Given recent significant increase in regulatory costs and bloated execution fees, Digital Vega will introduce a unique new liquidity driven maker-taker brokerage model. For the first time, participants will earn brokerage in return for posting executable liquidity into the platform. Based on balance of interest in the market, this fee structure will move up or down to better attract either more market makers or takers. This new brokerage model will aim to reduce active participants transaction costs by 50%-75%.

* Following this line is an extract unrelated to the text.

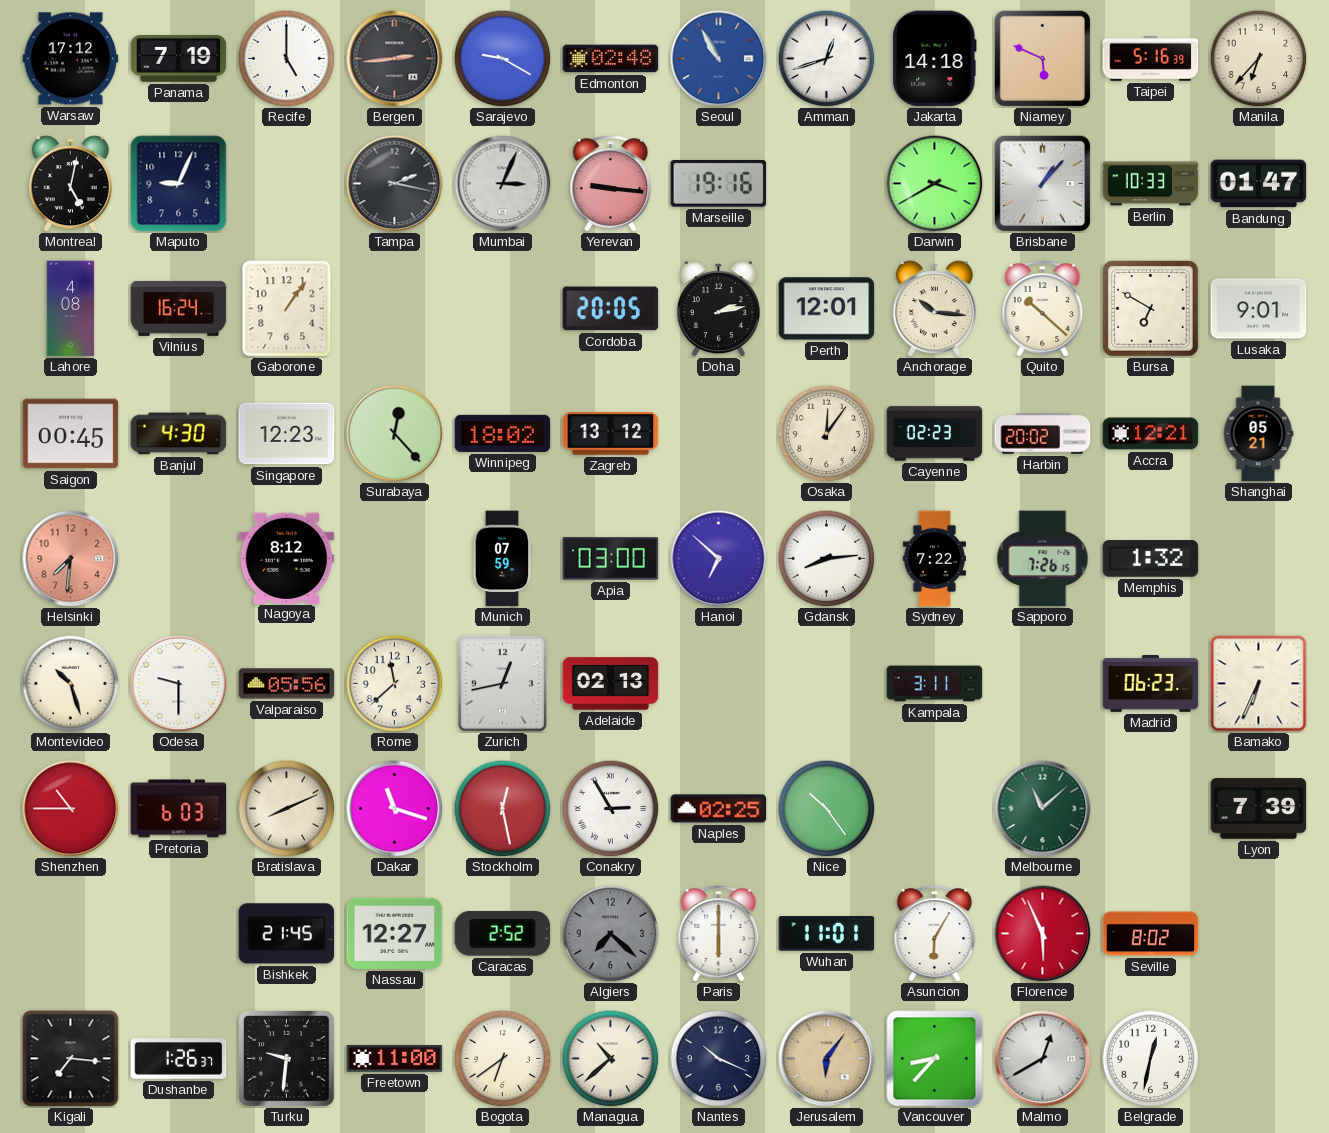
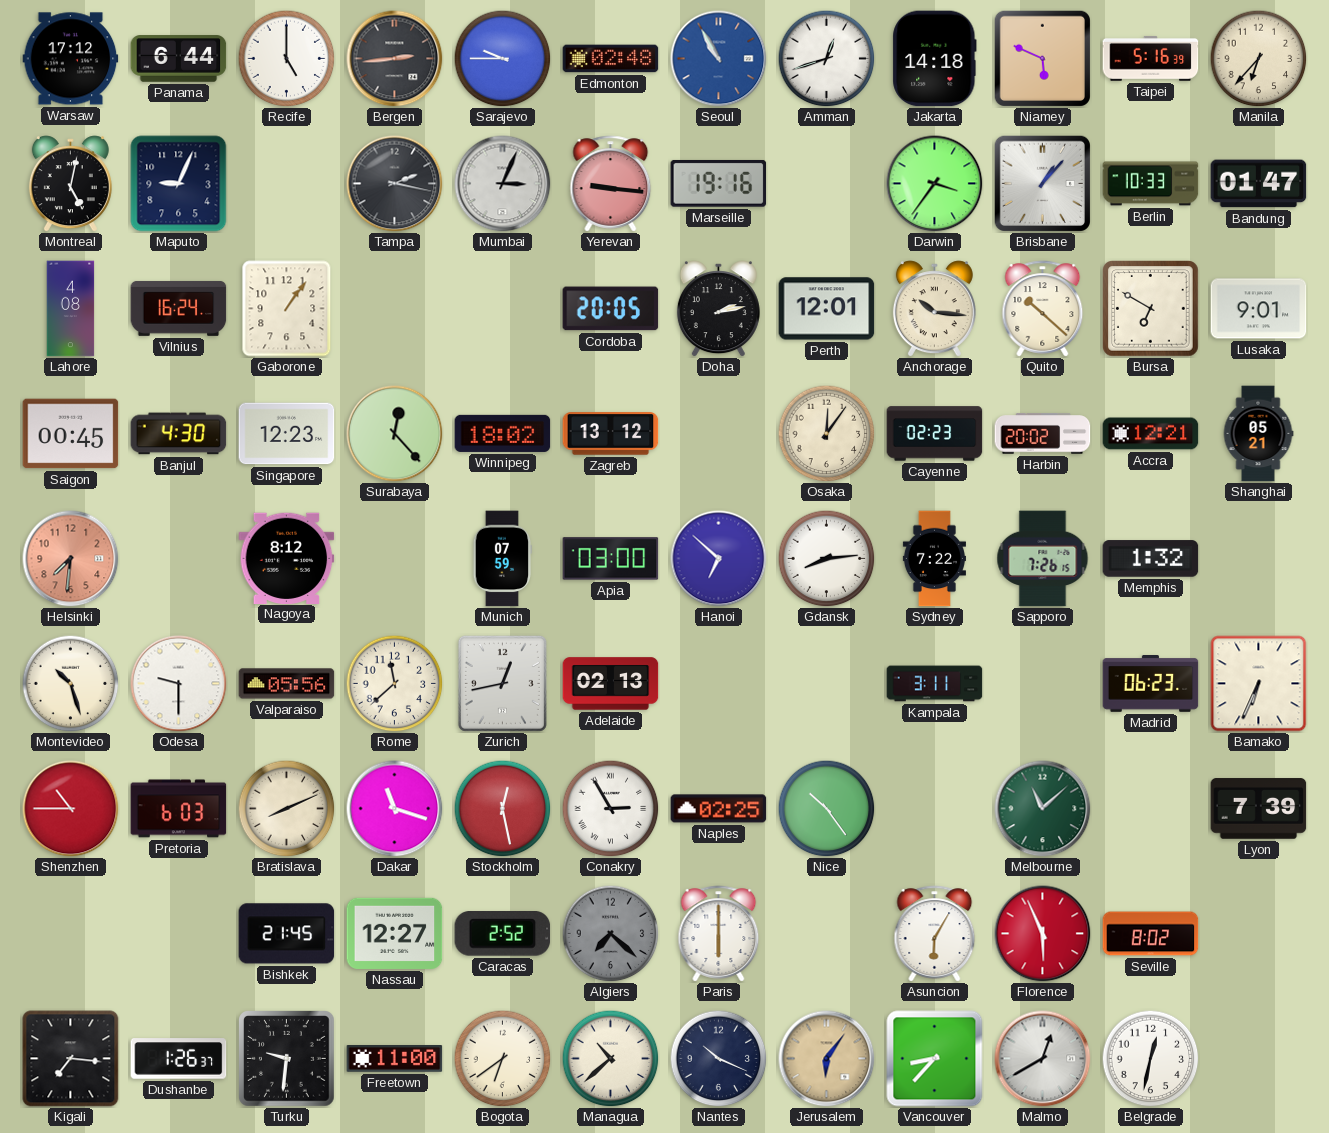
Panama: 7:19 -> 6:44
Sarajevo: 9:20 -> 9:45
Darwin: 3:40 -> 3:36
Wuhan: 11:01 -> none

Using an intuitive new User Interface or dedicated FIX API, participants will be able to interact seamlessly with each other across standard tenors or specific structures/dates using a multi-layered matching engine and harmonic limit management tools. Using DV’s holistic limit engine, users will have the flexibility to trade bilaterally, via prime broker(s) of via LCH clearing where relevant.
Trading of specific interests will electronically emulate current “negotiation and auction” protocols to achieve best price with all the benefits of a full audit trail, regulatory reporting and detailed market data.
Where required, DV will also provide a direct RFQ network to support block trading between participants.
This new platform is targeted for initial launch late Q4 2019 or early Q1 2020.